The US banking system is stabilising after strong actions from regulators, but further steps to protect bank depositors may be needed if smaller institutions suffer deposit runs that threaten more contagion, US Treasury Secretary Janet Yellen told bankers today.

Janet Yellen made her comments in prepared remarks to an American Bankers Association conference today.

She said government steps taken in recent days to protect uninsured deposits in two failed banks and create new Federal Reserve liquidity facilities have shown a "resolute commitment to take the necessary steps to ensure that depositors' savings and the banking system remain safe."

Yellen was speaking more than a week after the Federal Deposit Insurance Corp (FDIC) closed the failing Silicon Valley Bank and Signature Bank.

She said the "decisive and forceful" actions were strengthening public confidence in the US banking system and protecting the American economy.

"The steps we took were not focused on aiding specific banks or classes of banks. Our intervention was necessary to protect the broader US banking system," Yellen said in the remarks released by the Treasury.

"And similar actions could be warranted if smaller institutions suffer deposit runs that pose the risk of contagion," she added.

She said she believed the actions by the FDIC, the Federal Reserve and the Treasury had reduced the risk of further bank failures that would have imposed losses on the bank-funded Deposit Insurance Fund.

Yellen did not provide details on what further actions may be warranted.

Some banking groups have called for temporary universal guarantees on all US bank deposits, a step that requires approval by Congress under expedited procedures.

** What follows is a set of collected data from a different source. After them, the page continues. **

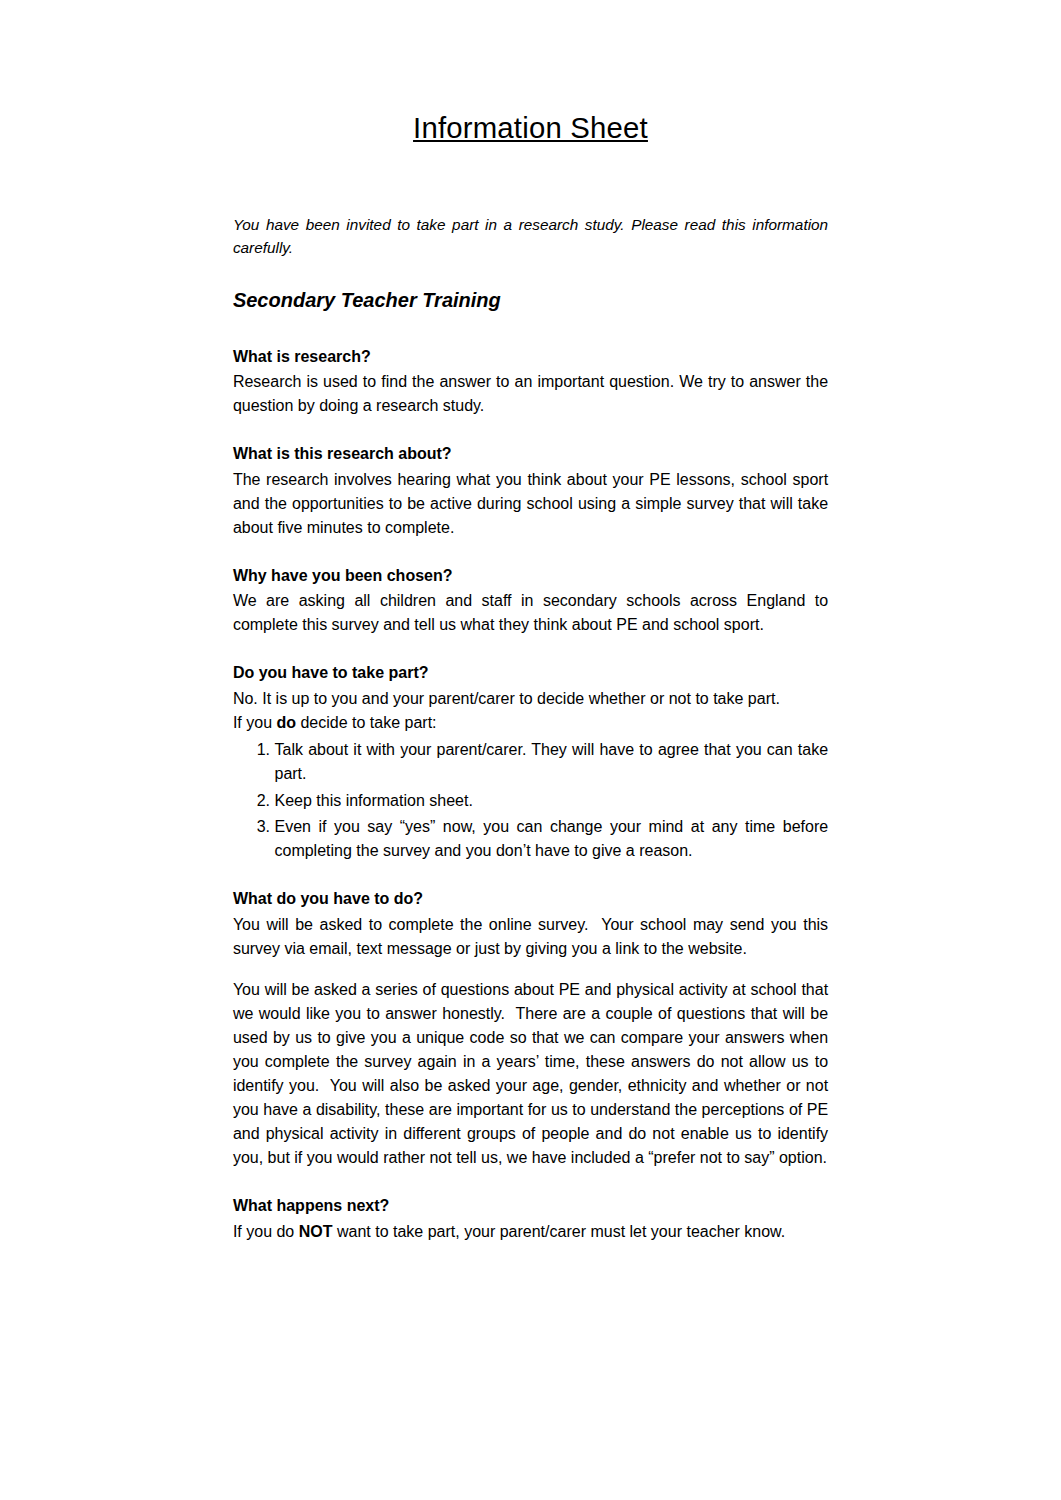Information Sheet
You have been invited to take part in a research study. Please read this information carefully.
Secondary Teacher Training
What is research?
Research is used to find the answer to an important question. We try to answer the question by doing a research study.
What is this research about?
The research involves hearing what you think about your PE lessons, school sport and the opportunities to be active during school using a simple survey that will take about five minutes to complete.
Why have you been chosen?
We are asking all children and staff in secondary schools across England to complete this survey and tell us what they think about PE and school sport.
Do you have to take part?
No. It is up to you and your parent/carer to decide whether or not to take part.
If you do decide to take part:
Talk about it with your parent/carer. They will have to agree that you can take part.
Keep this information sheet.
Even if you say “yes” now, you can change your mind at any time before completing the survey and you don’t have to give a reason.
What do you have to do?
You will be asked to complete the online survey. Your school may send you this survey via email, text message or just by giving you a link to the website.
You will be asked a series of questions about PE and physical activity at school that we would like you to answer honestly. There are a couple of questions that will be used by us to give you a unique code so that we can compare your answers when you complete the survey again in a years’ time, these answers do not allow us to identify you. You will also be asked your age, gender, ethnicity and whether or not you have a disability, these are important for us to understand the perceptions of PE and physical activity in different groups of people and do not enable us to identify you, but if you would rather not tell us, we have included a “prefer not to say” option.
What happens next?
If you do NOT want to take part, your parent/carer must let your teacher know.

However, the conservative Republican House Freedom Caucus opposes expanding deposit guarantees beyond the FDIC's current $250,000 limit per depositor, a major roadblock to swift action aimed at stemming a deeper crisis.

Guarantees for uninsured deposits in specific troubled banks would require Yellen, President Joe Biden and "supermajorities" of the Fed and FDIC board to determine that the bank qualifies for a "systemic risk exception" - actions taken in the SVB and Signature cases.

Yellen said the Fed's new Bank Term Funding facility and discount window lending were working as intended to provide liquidity to the banking system and aggregate deposit outflows from regional banks have stabilised.

A move by large banks to deposit $30 billion into troubled First Republic Bank last week "represents a vote of confidence in our banking system," Yellen added.

She also said it was important to maintain a "dynamic and diverse banking system" to support the US economy, with large, mid-sized and small banks all playing a role to support households, small businesses and increasing competition in financial services.

Yellen said she was keeping in close contact with bankers, state and federal regulators, market participants and international counterparts about the banking situation.

She added that the situation was "very different" from the 2008-2009 global financial crisis, when subprime mortgage assets put many banks under stress.

"We do not see that situation in the banking system today. Our financial system is also significantly stronger than it was 15 years ago," she stressed.

The Treasury chief said that in coming weeks, regulators will examine the failures of Silicon Valley Bank and Signature Bank, "but we will need to reexamine our current regulatory and supervisory regimes and consider whether they are appropriate for the risks that banks face today."